The makeup and structure of the active site/sites of the PGM-free ORR electro-catalysts, including geometry (coordination) and chemistry (composition and oxidation state) remain contentious even after 50 years of research. There is an emerging agreement that iron and nitrogen functionalities, displayed on the surface if the carbonaceous substrate/support, govern ORR activity. This is often combined with a broadly accepted hypothesis that micro-porous surface area plays a critical role forming the active site. Candidate structures participating in ORR include multitudes of nitrogen defect motifs in the carbon matrix of different degrees of graphitization, with metal incorporated as metal nano-particles, corresponding (native) oxides and/or as atomically dispersed, oxidized metal species, linked (coordinated) to nitrogen defects in carbonaceous matrix in a variety of possible configurations. This presentation will attempt to address rational design and performance metrics of M-N-C electrocatalyst based on a broad experimental set of data. Scientific and engineering technology challenges will be discussed in the context of maturtion of Polymer Electrolyte Fuel Cells (PEMFC) and their market penetration.

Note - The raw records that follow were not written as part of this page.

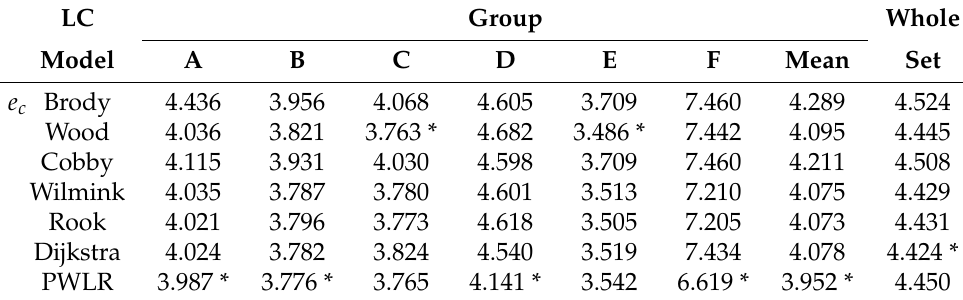
Table 5. Cross-fitting errors of k -fold cross-validation. LC Group Whole Model A B C D E F Mean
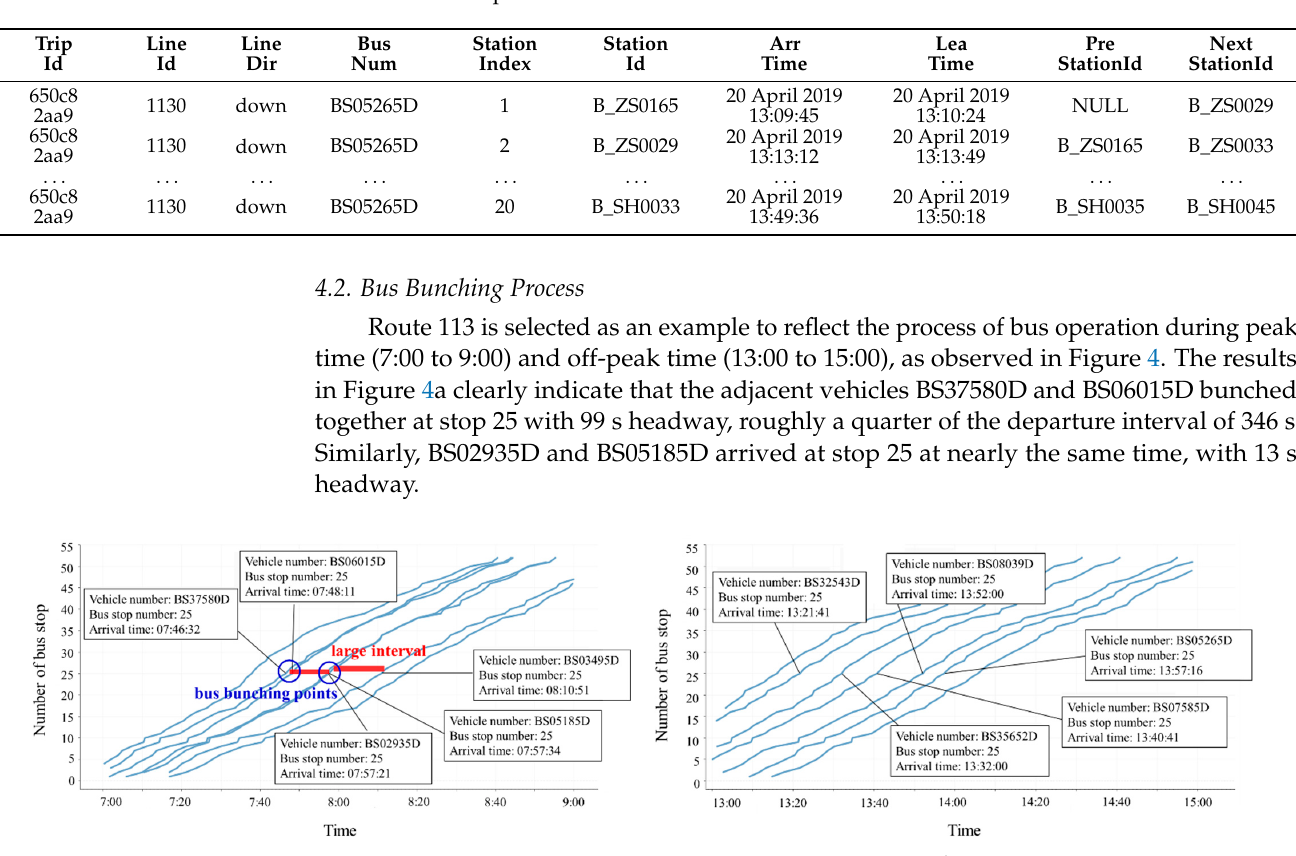
Table 2. Data samples of AVL.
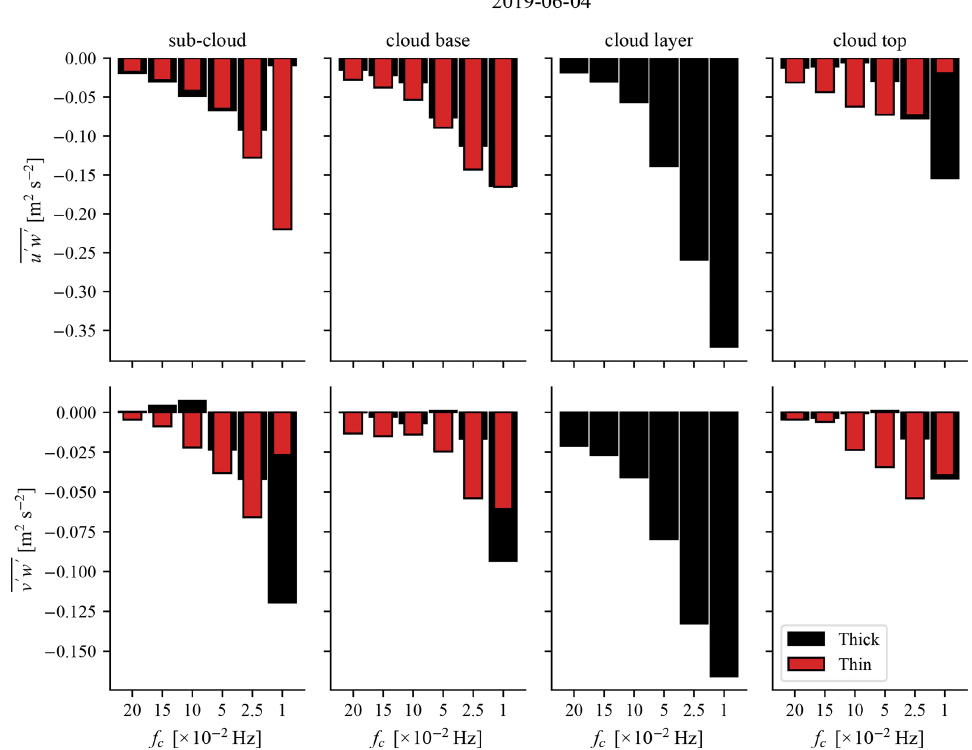
Figure 12. Scale contributions to the momentum flux u (cid:48) w (cid:48) (upper panels) and v (cid:48) w (cid:48) (lower panels) for different heights in the atmosphere. The bars in each panel represent the flux contribution, in which the left-most bar only includes small scales (frequencies exceeding 0.2Hz) and the right-most bar includes all scales that are represented in the measurements limited to 7km (with a cut-off frequency of 0.01Hz, excluding lower frequencies). Filter scales are 0.20, 0.15, 0.10, 0.05, 0.025, and 0.001Hz that, when assuming a cruising speed of 70ms − 1 , correspond to length scales of 350, 467, 700, 1400, 2800, and 7000m, respectively. The black bars represent the western leg with thicker clouds, the red bars represent the eastern leg with thinner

This lecture will review the applications of this new class of electrocatalyst across several fuel cell applications: from automotive to microbial and from regenerative electrolyzer/ fuel cell units to water purification and de-salination devices. These catalysts allowed also broad introduction of state-of-the art electrochemical technology in microbial electrochemical devices: microbial fuel cells, bio-electrochemical electrolyzers and advanced water treatment technologies.
New/emerging directions for extending these materials types to catalysis of CO₂ electro-reduction and N₂ low temperature, low pressure electro-reduction aiming potentially at electrochemical ammonia synthesis will be discussed as well.

Biography

Plamen Atanassov graduated from the University of Sofia (1987) specializing in Chemical Physics & Theoretical Chemistry. He joined the Bulgarian Academy of Sciences (BAS) and become a Member of Technical Staff of its Central Laboratory of Electrochemical Power Sources (now the Institute for Electrochemistry & Power Systems). His initial work included materials solutions for metal-air batteries. He was a visiting scientist at the Frumkin’s Institute of Electrochemistry, Moscow, Russia studying bio-electrochemistry of enzymes and received a PhD in Physical Chemistry/ Electrochemistry from BAS.

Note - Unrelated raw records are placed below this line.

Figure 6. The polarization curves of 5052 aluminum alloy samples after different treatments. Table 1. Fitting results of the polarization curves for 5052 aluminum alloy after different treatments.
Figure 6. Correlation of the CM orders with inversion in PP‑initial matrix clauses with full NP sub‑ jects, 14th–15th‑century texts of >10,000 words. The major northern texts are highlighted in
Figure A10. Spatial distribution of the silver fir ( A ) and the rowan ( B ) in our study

Dr. Atanassov moved to the United States in 1992 and became a research faculty with the University of New Mexico (UNM). During the 90s he was involved in development of a several electrochemical biosensor technologies for biomedical, environmental, food safety and defense applications. In 1999 Plamen Atanassov joined Superior MicroPowders LLC (acquired later by Cabot Corp.), were he was a project leader in fuel cell electrocatalysts development and introduced spray pyrolysis for catalyst synthesis on industrial scale. He returned to UNM in 2000 as faculty member of the Chemical & Nuclear Engineering department. In 2007 Dr. Atanassov founded the UNM Center for Emerging Energy Technologies (CEET). From January 2012 to December 2013 Dr. Atanassov was the Associate Dean for Research of the UNM School of Engineering. July of 2015 Dr. Atanassov was promoted to a Distinguished Professor of Chemical & Biological Engineering and Chemistry & Chemical Biology. From January 2015 to September 2018 he served as director of the UNM Center for Micro-Engineered Materials (CMEM).

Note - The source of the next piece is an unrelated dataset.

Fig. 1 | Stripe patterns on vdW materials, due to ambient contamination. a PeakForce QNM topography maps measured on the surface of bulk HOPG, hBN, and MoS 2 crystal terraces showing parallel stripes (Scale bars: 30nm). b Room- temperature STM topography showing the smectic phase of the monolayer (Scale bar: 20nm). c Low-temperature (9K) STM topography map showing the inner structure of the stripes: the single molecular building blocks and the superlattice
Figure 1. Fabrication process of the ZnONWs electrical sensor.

Starting October 2018 Dr. Atanassov joined University of California, Irvine where he is a Chancellor’s Professor with Samueli School of Engineering, with the newly formed Department of Chemical & Biomolecular Engineering, holding secondary appointments with Materials Science & Engineering and with Chemistry. He is also affiliated with Los Alamos National Laboratory and is honorary professor of The Bulgarian Academy of Sciences. He served as a Vice-President of the International Society of Electrochemistry (2015-17). In 2018 he was inducted in the National Academy of Inventors. In 2019 Dr. Atanassov received ECS Energy Technology Division Award for his work on Platinum Group Metal-free (PGM-free) electrocatalysts. He is Fellow of both: The Electrochemical Society (2018) and the International Society of Electrochemistry (2020).